Hello there! I'm Dr. Vinifera, or "Vinny" for short. Ask me your toughest wine questions, from the technical aspects of winemaking to the fine points of etiquette. I hope you find my answers educational and even amusing. Looking for a particular answer? Check my archive and my FAQs. You can also follow me on Twitter: @AskDrVinny.
Dear Dr. Vinny,
How are wines filtered?
—Jeri Sue H., Deming, N.M.
Dear Jeri Sue,
There are four different methods winemakers use to clarify a wine. That means removing sediment—dead yeast cells and bits of grapes. This is done not only for cosmetic reasons (vintners generally prefer clear wine to murky wine), but also to protect against a wine re-fermenting in the bottle. Other winemakers like to leave all that stuff in there, feeling it adds to the texture and flavor of a wine.

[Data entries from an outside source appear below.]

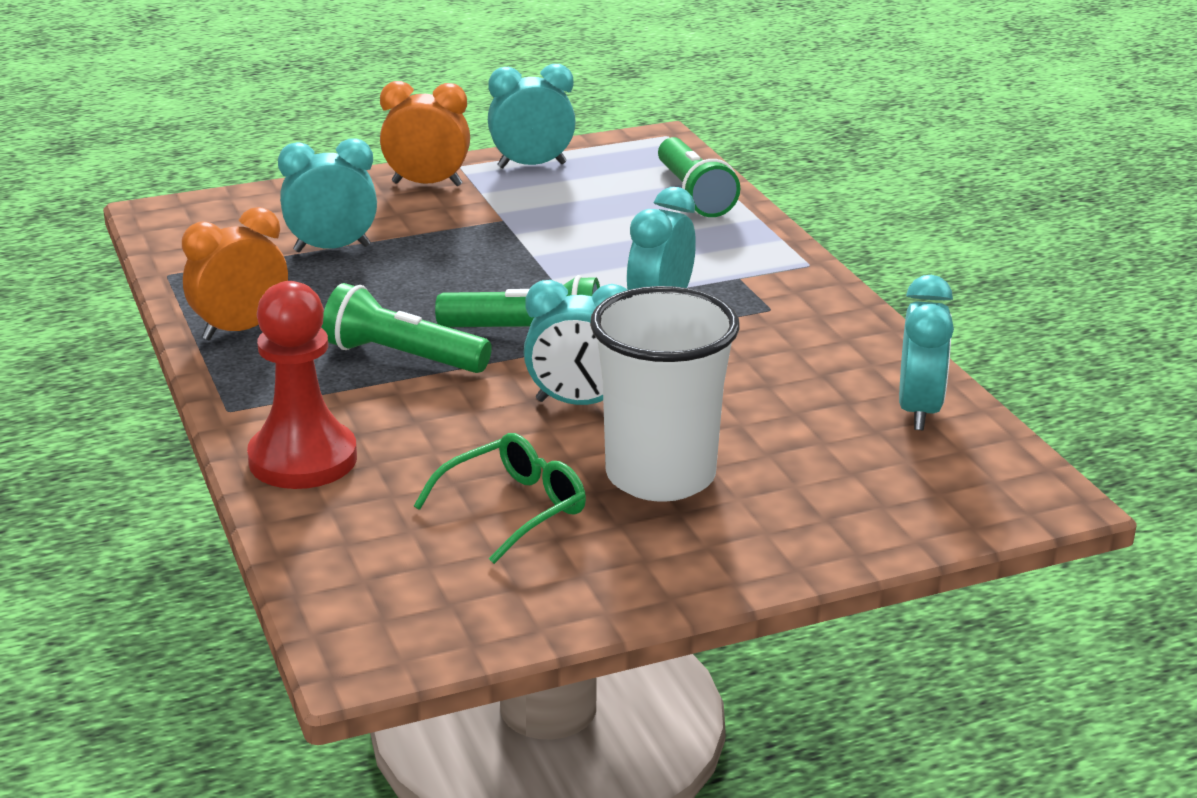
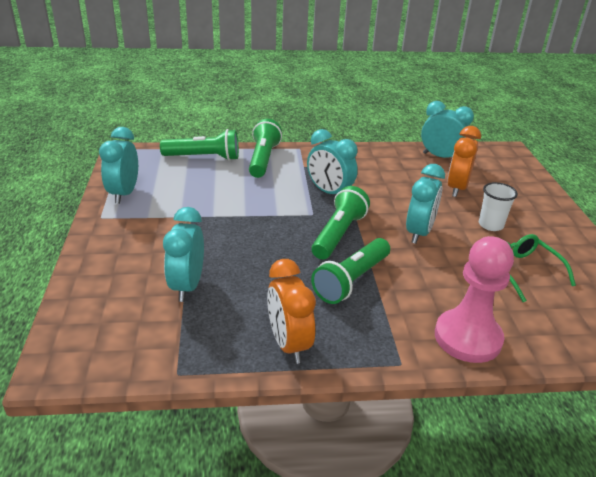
camera: 75 degrees left, 5 degrees up
(303, 459) = (467, 338): red pawn -> pink pawn
(427, 184) = (117, 233): orange clock -> orange clock (457, 188)
(660, 476) = (490, 225): white cup -> white cup, size x0.48
(733, 240) = (263, 159): none -> green flashlight

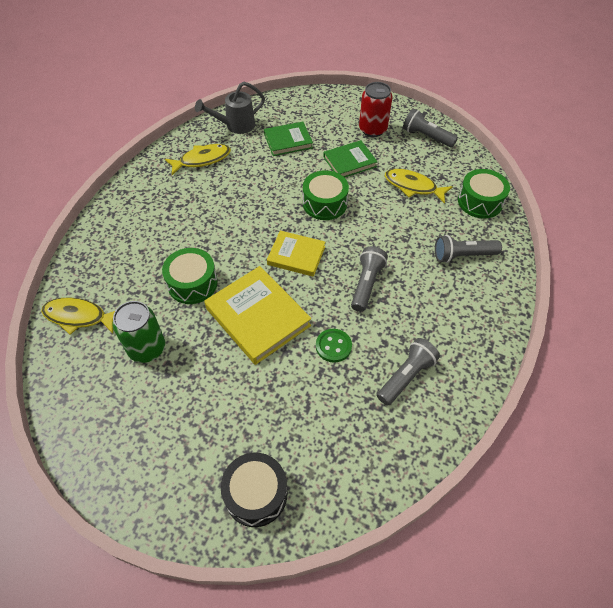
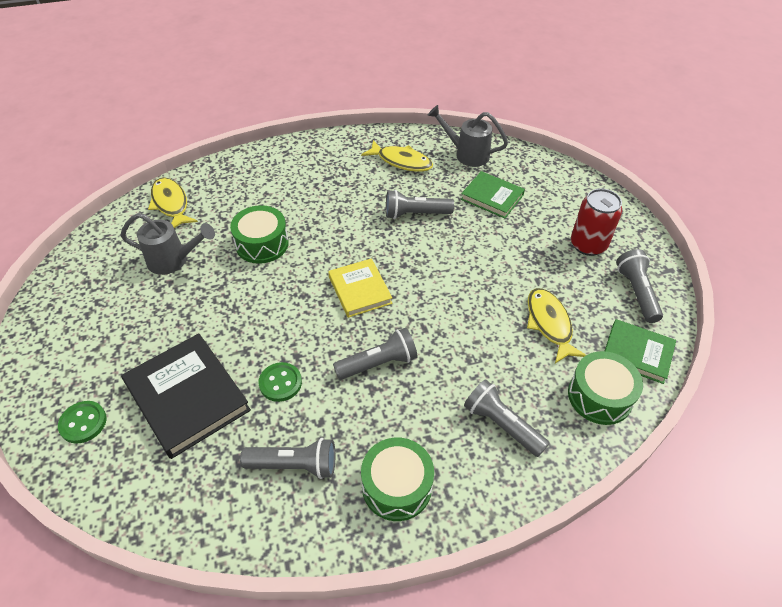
camera: 50 degrees right, 5 degrees down
(147, 348) = (173, 260): green can -> grey watering can
(256, 494) = (83, 423): black drum -> green button
(258, 317) = (265, 308): yellow book -> none
(260, 185) = (415, 214): none -> grey flashlight
(295, 410) = (187, 397): none -> black book
(324, 203) = (445, 270): green drum -> green drum (397, 486)
(349, 162) = (521, 255): green book -> green book (637, 353)

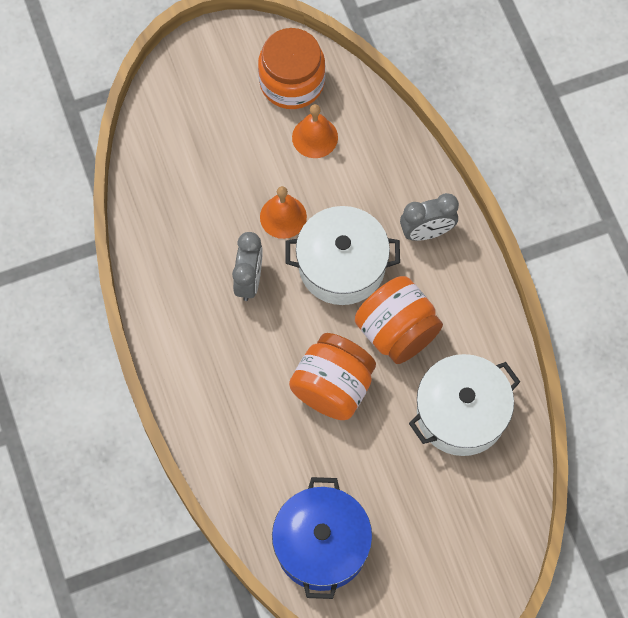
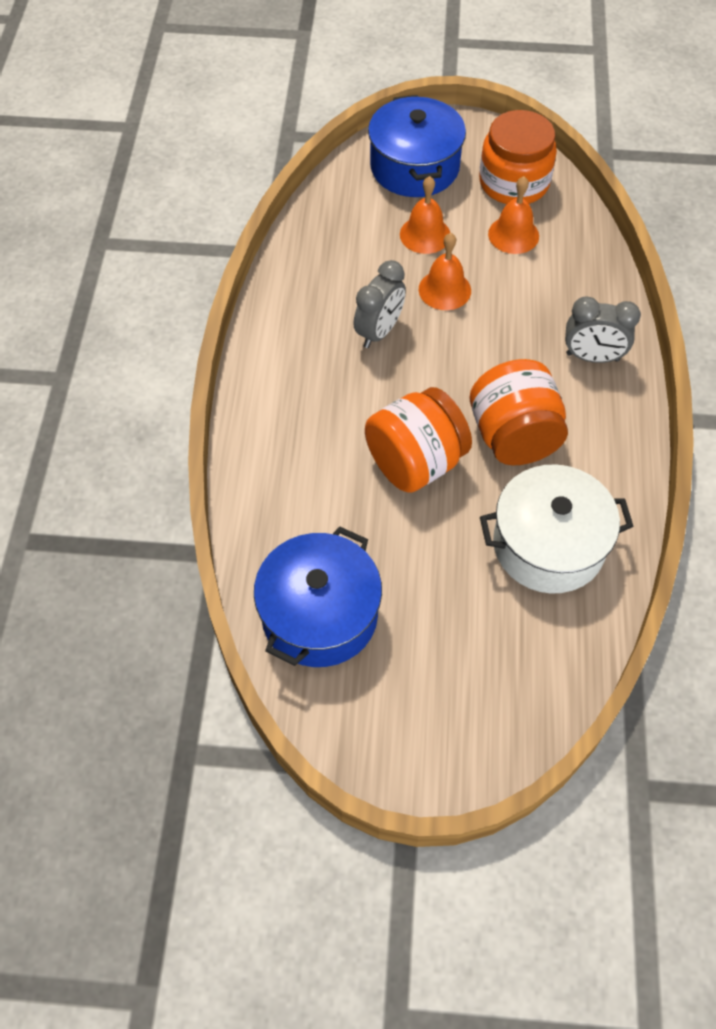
camera: 25 degrees right, 10 degrees down
(200, 99) = (414, 167): none -> blue pot
(242, 168) = (425, 234): none -> orange bell
(342, 265) = (484, 354): white pot -> none

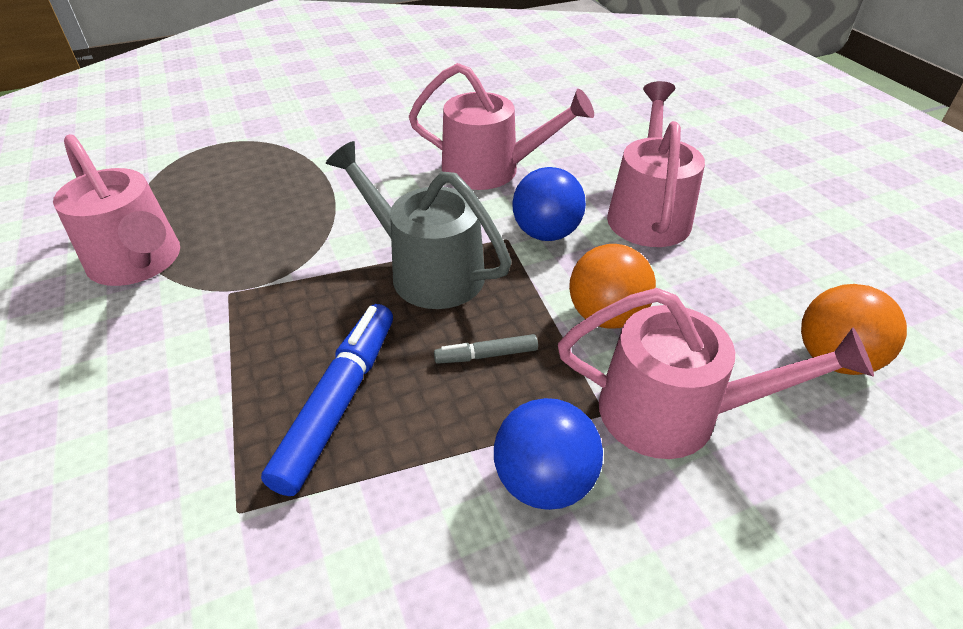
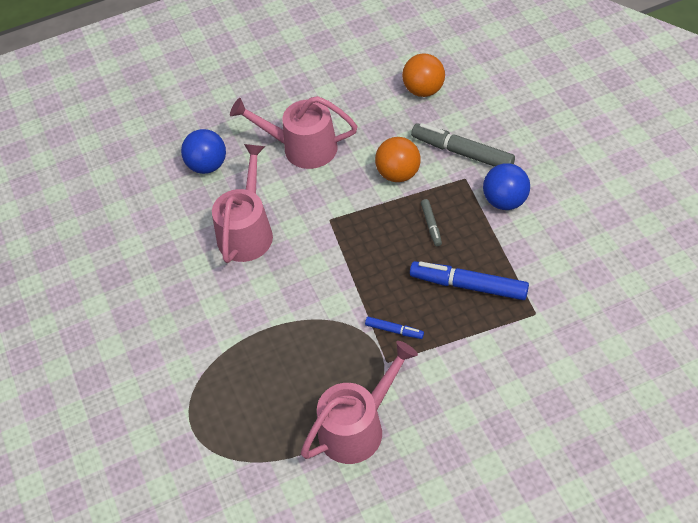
camera: 85 degrees left, 10 degrees up
(280, 302) = (394, 330): none -> blue marker
(427, 271) = (362, 258): grey watering can -> none
(546, 233) = (324, 199): blue ball -> blue ball (207, 165)
(674, 412) = (462, 152): pink watering can -> grey marker

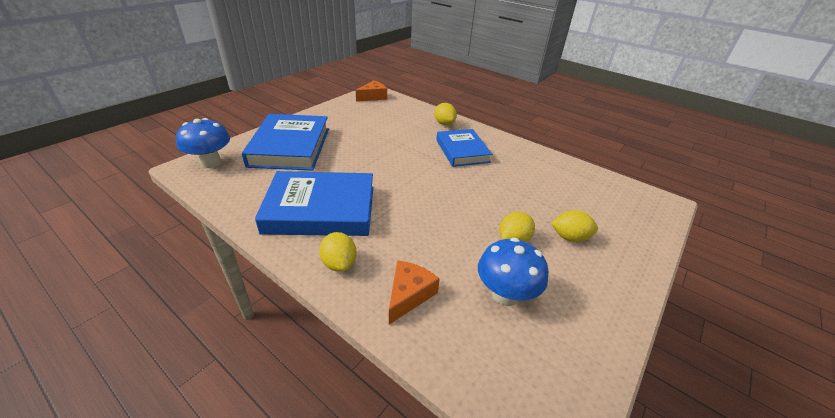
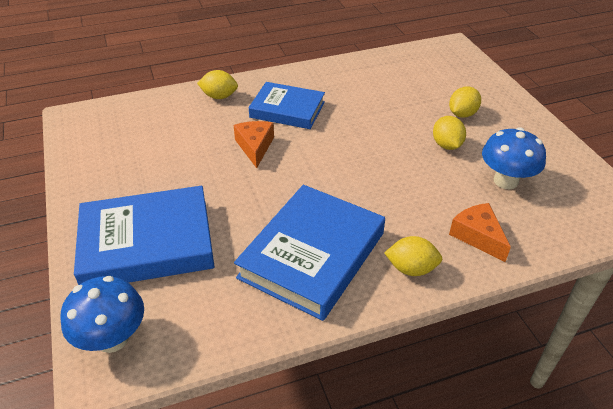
camera: 55 degrees left, 5 degrees up
(290, 147) = (147, 243): blue book -> blue book turned 45 degrees counterclockwise
(373, 97) = (87, 123): orange cheese -> orange cheese (255, 147)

The first method is racking, and it’s the most unobtrusive way. You move wine from one barrel to another, but as you do so, you leave the last bit of wine in the first barrel where all the sediment has settled.
You can also filter the wine, using various filter pads or membranes, which trap the sediment. There’s also a process called fining, where you add something that binds to the sediment—typically a type of protein, such as egg whites. The fining agents coagulate with the sediment, making them bigger and therefore easier to trap in a filter, or to leave at the bottom of a barrel if you rack again. (The fining agent is not meant to remain present in the finished, bottled wine.)
The last method is cold stabilization, and that’s meant to avoid those crunchy bits of tartaric acid that look like rock candy or shards of glass. They’re harmless, but can be annoying. The wine is chilled severely, and then the crystals are removed so you don’t have to deal with them.